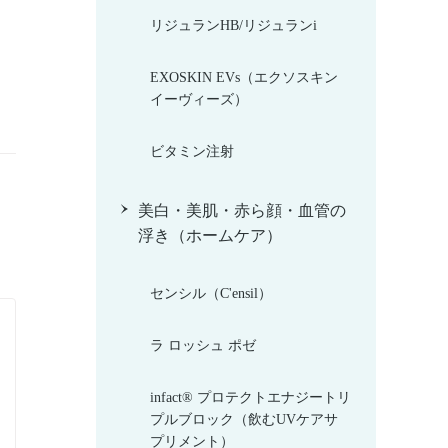
リジュランHB/リジュランi
EXOSKIN EVs（エクソスキン
イーヴィーズ）
ビタミン注射
美白・美肌・赤ら顔・血管の
浮き（ホームケア）
センシル（C'ensil）
ラ ロッシュ ポゼ
infact® プロテクトエナジートリ
プルブロック（飲むUVケアサ
プリメント）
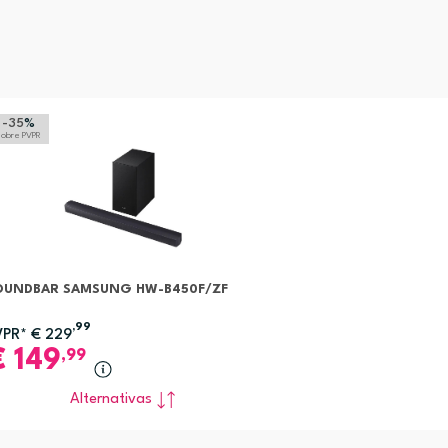
-35
%
sobre PVPR
OUNDBAR SAMSUNG HW-B450F/ZF
,99
VPR*
€
229
€
149
,99
Alternativas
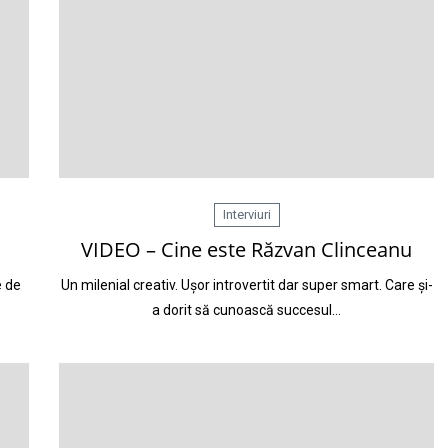
Interviuri
VIDEO – Cine este Răzvan Clinceanu
e de
Un milenial creativ. Ușor introvertit dar super smart. Care și-
a dorit să cunoască succesul…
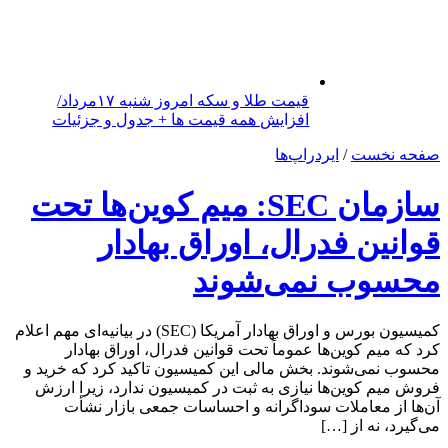
قیمت طلا و سکه امروز شنبه ۱۷مرداد/
افزایش همه قیمت ها + جدول و جزئیات
صفحه نخست
/
ایردراپ‌ها
سازمان SEC: میم کوین‌ها تحت
قوانین فدرال، اوراق بهادار
محسوب نمی‌شوند
کمیسیون بورس و اوراق بهادار آمریکا (SEC) در بیانیه‌ای مهم اعلام
کرد که میم کوین‌ها عموماً تحت قوانین فدرال، اوراق بهادار
محسوب نمی‌شوند. بخش مالی این کمیسیون تاکید کرد که خرید و
فروش میم کوین‌ها نیازی به ثبت در کمیسیون ندارد، زیرا ارزش
آن‌ها از معاملات سوداگرانه و احساسات جمعی بازار نشأت
می‌گیرد، نه از […]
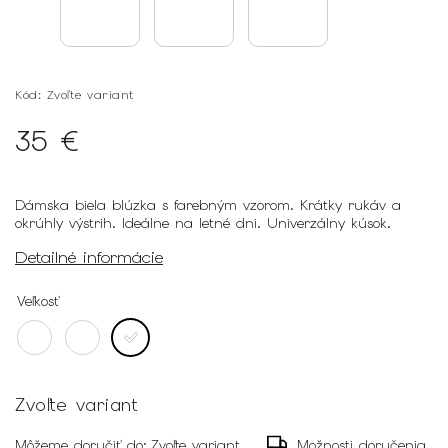
Kód:
Zvoľte variant
35 €
Dámska biela blúzka s farebným vzorom. Krátky rukáv a
okrúhly výstrih. Ideálne na letné dni. Univerzálny kúsok.
Detailné informácie
Veľkosť
Zvoľte variant
Môžeme doručiť do:
Zvoľte variant
Možnosti doručenia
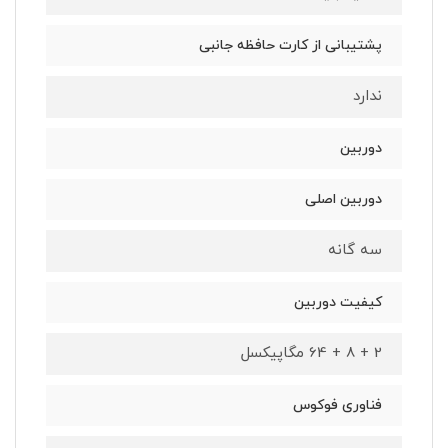
پشتیبانی از کارت حافظه جانبی
ندارد
دوربین
دوربین اصلی
سه گانه
کیفیت دوربین
2 + 8 + 64 مگاپیکسل
فناوری فوکوس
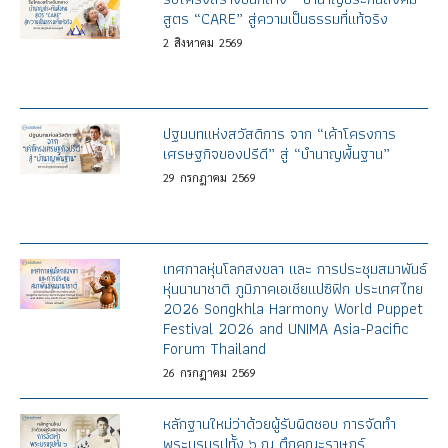
สูตร “CARE” สู่ความเป็นธรรมที่แท้จริง
2
สิงหาคม
2569
ปฐมบทแห่งสวัสดิการ จาก “เค้าโครงการ
เศรษฐกิจของปรีดี” สู่ “บำนาญพื้นฐาน”
29
กรกฎาคม
2569
เทศกาลหุ่นโลกสงขลา และ การประชุมสมาพันธ์
หุ่นนานาชาติ ภูมิภาคเอเชียแปซิฟิก ประเทศไทย
2026 Songkhla Harmony World Puppet
Festival 2026 and UNIMA Asia-Pacific
Forum Thailand
26
กรกฎาคม
2569
หลักฐานใหม่ว่าด้วยผู้รับผิดชอบ การจัดทำ
พระบรมรูปทั้ง ๖ ณ ตึกคณะราษฎร์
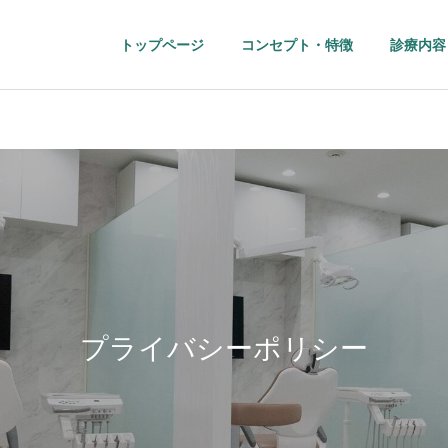
トップページ
コンセプト・特徴
診療内容
矯正歯科
ホワイトニン
プライバシーポリシー
歯周病治療
入れ歯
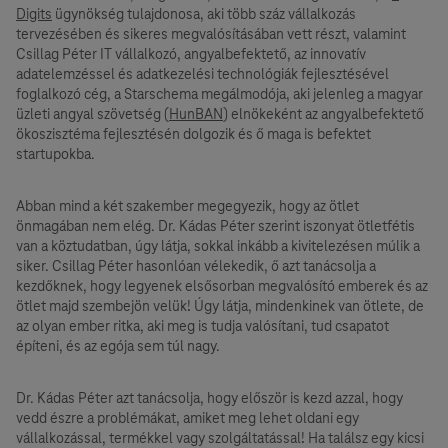
Digits
ügynökség tulajdonosa, aki több száz vállalkozás
tervezésében és sikeres megvalósításában vett részt, valamint
Csillag Péter IT vállalkozó, angyalbefektető, az innovatív
adatelemzéssel és adatkezelési technológiák fejlesztésével
foglalkozó cég, a Starschema megálmodója, aki jelenleg a magyar
üzleti angyal szövetség (
HunBAN
) elnökeként az angyalbefektető
ökoszisztéma fejlesztésén dolgozik és ő maga is befektet
startupokba.
Abban mind a két szakember megegyezik, hogy az ötlet
önmagában nem elég. Dr. Kádas Péter szerint iszonyat ötletfétis
van a köztudatban, úgy látja, sokkal inkább a kivitelezésen múlik a
siker. Csillag Péter hasonlóan vélekedik, ő azt tanácsolja a
kezdőknek, hogy legyenek elsősorban megvalósító emberek és az
ötlet majd szembejön velük! Úgy látja, mindenkinek van ötlete, de
az olyan ember ritka, aki meg is tudja valósítani, tud csapatot
építeni, és az egója sem túl nagy.
Dr. Kádas Péter azt tanácsolja, hogy először is kezd azzal, hogy
vedd észre a problémákat, amiket meg lehet oldani egy
vállalkozással, termékkel vagy szolgáltatással! Ha találsz egy kicsi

= = =

*What you will do*. Every line that contains the string "hogy" should be copied from the records.

*Answer space*.
Abban mind a két szakember megegyezik, hogy az ötlet
kezdőknek, hogy legyenek elsősorban megvalósító emberek és az
Dr. Kádas Péter azt tanácsolja, hogy először is kezd azzal, hogy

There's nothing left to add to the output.